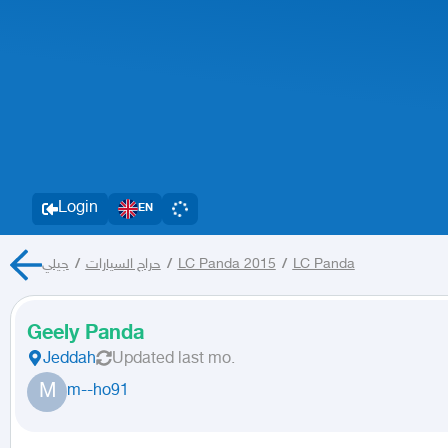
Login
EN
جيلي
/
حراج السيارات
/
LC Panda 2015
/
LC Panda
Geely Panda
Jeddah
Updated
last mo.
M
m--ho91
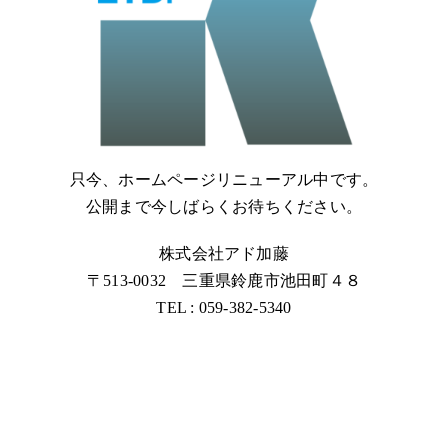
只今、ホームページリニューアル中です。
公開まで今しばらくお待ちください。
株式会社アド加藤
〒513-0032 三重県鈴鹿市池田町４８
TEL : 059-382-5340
###
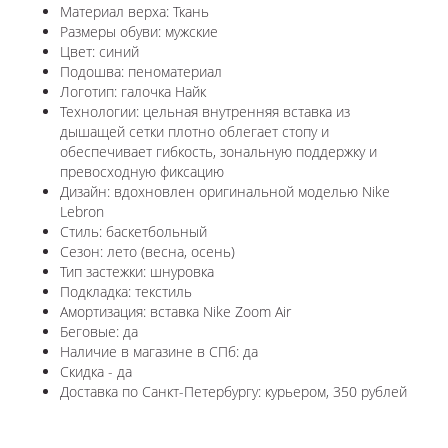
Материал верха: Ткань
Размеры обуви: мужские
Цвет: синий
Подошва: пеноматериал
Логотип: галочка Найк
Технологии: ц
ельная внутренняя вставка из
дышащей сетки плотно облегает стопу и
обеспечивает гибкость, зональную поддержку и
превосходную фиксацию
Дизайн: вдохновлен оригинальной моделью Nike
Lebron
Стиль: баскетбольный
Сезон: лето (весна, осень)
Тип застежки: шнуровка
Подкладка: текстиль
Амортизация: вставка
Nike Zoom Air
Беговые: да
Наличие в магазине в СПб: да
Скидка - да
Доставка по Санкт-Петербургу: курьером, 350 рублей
###
* _Action item_
Only the lines that contain the string "вставка" are to be copied from the records.

* _Written solution_
ельная внутренняя вставка из
Амортизация: вставка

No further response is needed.